Reproduce the records. Keep every word exact and include no images.

> [Record extracts]:
----------------

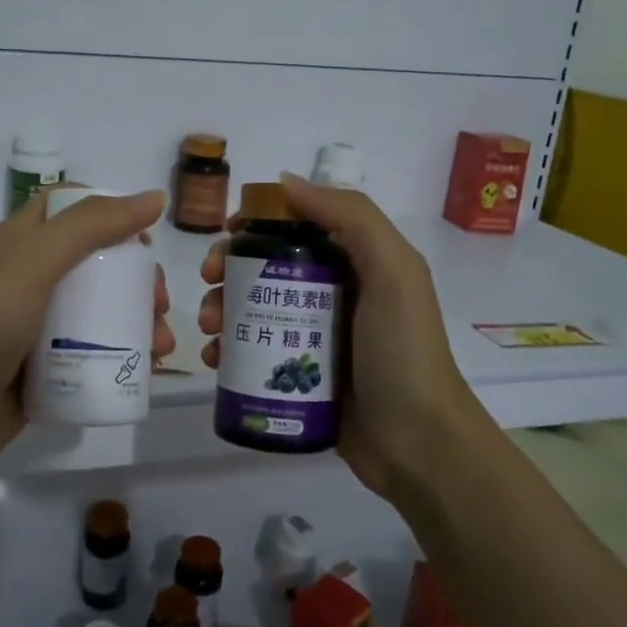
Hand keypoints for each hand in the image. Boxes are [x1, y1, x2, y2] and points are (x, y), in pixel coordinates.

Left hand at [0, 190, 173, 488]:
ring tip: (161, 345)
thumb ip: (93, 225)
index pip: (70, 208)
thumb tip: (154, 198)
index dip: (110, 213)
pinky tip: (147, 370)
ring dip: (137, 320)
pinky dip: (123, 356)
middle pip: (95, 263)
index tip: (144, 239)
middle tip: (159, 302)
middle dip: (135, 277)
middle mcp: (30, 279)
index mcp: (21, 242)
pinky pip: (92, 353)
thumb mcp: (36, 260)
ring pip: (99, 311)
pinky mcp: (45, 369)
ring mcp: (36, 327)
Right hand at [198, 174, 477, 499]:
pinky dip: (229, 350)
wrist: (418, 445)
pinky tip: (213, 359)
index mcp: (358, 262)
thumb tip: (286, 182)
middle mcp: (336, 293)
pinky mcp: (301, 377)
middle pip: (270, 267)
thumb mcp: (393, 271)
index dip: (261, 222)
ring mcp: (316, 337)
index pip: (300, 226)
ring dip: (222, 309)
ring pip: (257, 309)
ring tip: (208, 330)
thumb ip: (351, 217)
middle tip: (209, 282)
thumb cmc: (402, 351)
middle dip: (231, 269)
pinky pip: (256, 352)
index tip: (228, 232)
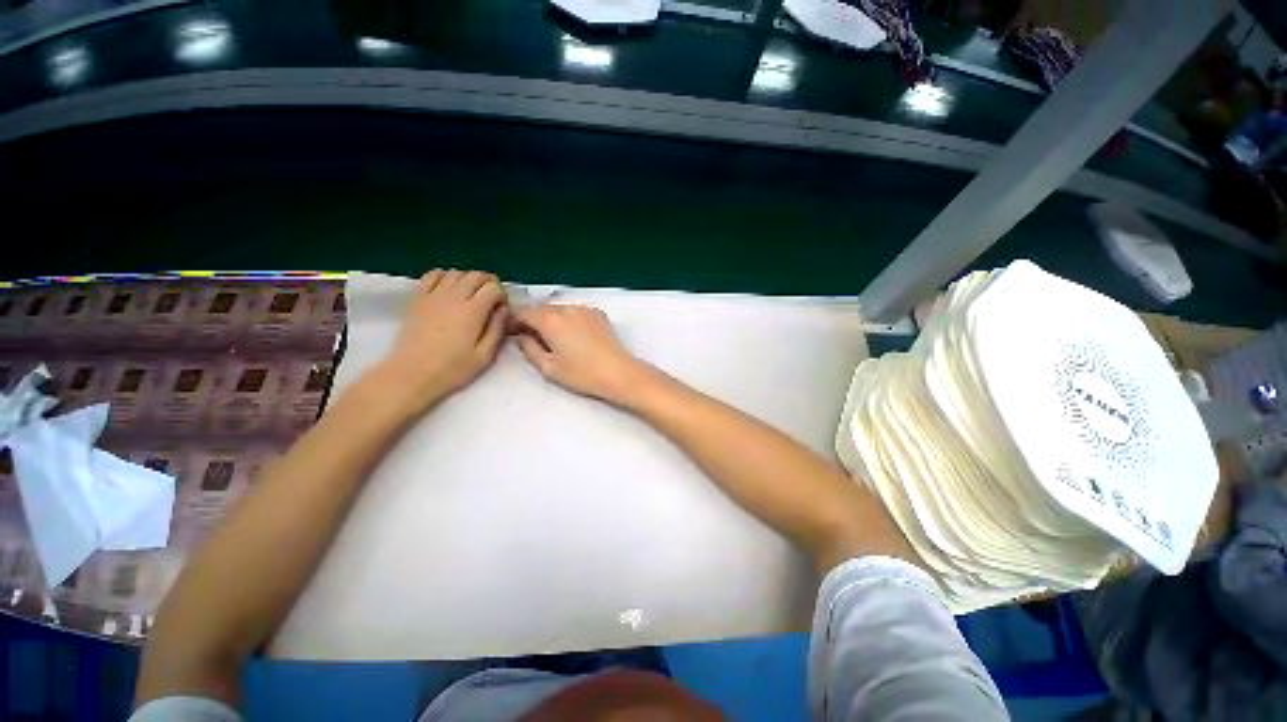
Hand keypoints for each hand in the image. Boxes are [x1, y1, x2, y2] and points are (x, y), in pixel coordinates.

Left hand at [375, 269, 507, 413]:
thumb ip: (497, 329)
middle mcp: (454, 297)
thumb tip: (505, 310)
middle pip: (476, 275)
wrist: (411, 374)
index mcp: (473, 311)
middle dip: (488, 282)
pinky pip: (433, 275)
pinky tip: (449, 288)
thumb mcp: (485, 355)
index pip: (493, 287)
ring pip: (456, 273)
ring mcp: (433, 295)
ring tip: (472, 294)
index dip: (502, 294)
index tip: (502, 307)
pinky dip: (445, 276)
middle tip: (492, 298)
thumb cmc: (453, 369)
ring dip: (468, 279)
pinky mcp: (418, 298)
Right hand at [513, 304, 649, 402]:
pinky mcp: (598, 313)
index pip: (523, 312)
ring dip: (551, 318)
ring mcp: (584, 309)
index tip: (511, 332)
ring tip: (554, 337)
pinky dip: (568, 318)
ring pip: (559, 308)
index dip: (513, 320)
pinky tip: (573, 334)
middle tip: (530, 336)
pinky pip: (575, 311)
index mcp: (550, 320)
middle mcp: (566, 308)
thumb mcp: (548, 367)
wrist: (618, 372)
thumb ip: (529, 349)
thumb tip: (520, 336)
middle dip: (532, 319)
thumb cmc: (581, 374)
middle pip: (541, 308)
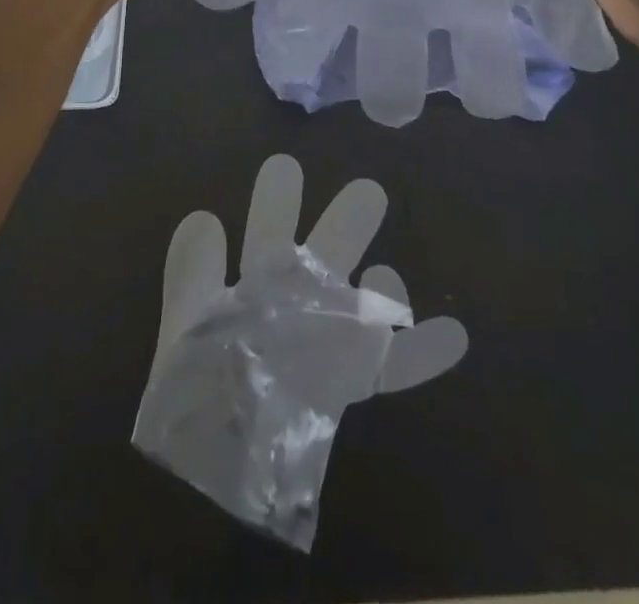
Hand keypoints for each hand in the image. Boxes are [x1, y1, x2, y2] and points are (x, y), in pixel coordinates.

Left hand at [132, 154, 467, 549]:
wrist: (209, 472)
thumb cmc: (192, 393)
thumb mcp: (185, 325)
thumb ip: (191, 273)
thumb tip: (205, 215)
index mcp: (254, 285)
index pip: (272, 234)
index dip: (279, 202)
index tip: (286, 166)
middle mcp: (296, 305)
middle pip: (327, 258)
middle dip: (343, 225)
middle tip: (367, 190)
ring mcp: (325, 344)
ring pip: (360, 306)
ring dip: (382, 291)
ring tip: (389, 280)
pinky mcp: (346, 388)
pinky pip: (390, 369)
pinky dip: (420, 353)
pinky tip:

----------------

> [Task solution]:
Hand keypoints for each hand in the image. Boxes are [x1, y1, x2, y2] and points are (x, y), in pixel coordinates.

Left hand at [0, 190, 173, 488]:
ring tip: (161, 345)
thumb ip: (93, 225)
index pip: (70, 208)
thumb tip: (154, 198)
index dip: (110, 213)
pinky tip: (147, 370)
ring dip: (137, 320)
pinky dip: (123, 356)
middle pip: (95, 263)
index tip: (144, 239)
middle tip: (159, 302)
middle dip: (135, 277)
middle mcp: (30, 279)
index mcp: (21, 242)
pinky pip: (92, 353)
thumb mcp: (36, 260)
ring pip: (99, 311)
pinky mcp: (45, 369)
ring mcp: (36, 327)
Right hand at [198, 174, 477, 499]:
pinky dip: (229, 350)
wrist: (418, 445)
pinky tip: (213, 359)
index mcp: (358, 262)
thumb tip: (286, 182)
middle mcp: (336, 293)
pinky mcp: (301, 377)
middle pip: (270, 267)
thumb mcp: (393, 271)
index dip: (261, 222)
ring mcp: (316, 337)
index pip: (300, 226)
ring dip: (222, 309)
ring pip: (257, 309)
ring tip: (208, 330)
thumb ip: (351, 217)
middle tip: (209, 282)
thumb cmc: (402, 351)
middle dip: (231, 269)
pinky pip: (256, 352)
index tip: (228, 232)
Hand keypoints for each hand in the image. Boxes are [x1, y1, x2, y2] and points are (x, y), in pixel coordinates.

Left hand at [375, 269, 507, 413]:
thumb ip: (497, 329)
middle mcp: (454, 297)
thumb tip: (505, 310)
middle pip: (476, 275)
wrist: (411, 374)
index mcp: (473, 311)
middle dip: (488, 282)
pinky pip: (433, 275)
pinky tip: (449, 288)
thumb mcp: (485, 355)
index pip: (493, 287)
ring pip: (456, 273)
ring mcp: (433, 295)
ring tip: (472, 294)
index dip: (502, 294)
index tip: (502, 307)
pinky dip: (445, 276)
middle tip: (492, 298)
thumb cmc: (453, 369)
ring dip: (468, 279)
pinky mcp: (418, 298)
Right hand at [513, 304, 649, 402]:
pinky mcp: (598, 313)
index pip: (523, 312)
ring dip: (551, 318)
ring mcp: (584, 309)
index tip: (511, 332)
ring tip: (554, 337)
pinky dip: (568, 318)
ring pip: (559, 308)
index dip: (513, 320)
pinky tip: (573, 334)
middle tip: (530, 336)
pinky pip: (575, 311)
index mcp: (550, 320)
middle mcp: (566, 308)
thumb mcp: (548, 367)
wrist: (618, 372)
thumb ip: (529, 349)
thumb tip: (520, 336)
middle dip: (532, 319)
thumb cmc: (581, 374)
middle pip: (541, 308)
Hand keypoints for each hand in the image. Boxes are [x1, y1, x2, y2] and points are (x, y), in pixel coordinates.

Left hand at [132, 154, 467, 549]:
wrist: (209, 472)
thumb cmc: (192, 393)
thumb mcp: (185, 325)
thumb ip: (191, 273)
thumb tip: (205, 215)
index mcp: (254, 285)
index pip: (272, 234)
index dip: (279, 202)
index tip: (286, 166)
middle mcp: (296, 305)
middle pip: (327, 258)
middle dip: (343, 225)
middle tip: (367, 190)
ring mcp: (325, 344)
ring pip: (360, 306)
ring dip: (382, 291)
ring tip: (389, 280)
pinky mcp: (346, 388)
pinky pip: (390, 369)
pinky dip: (420, 353)
pinky tip:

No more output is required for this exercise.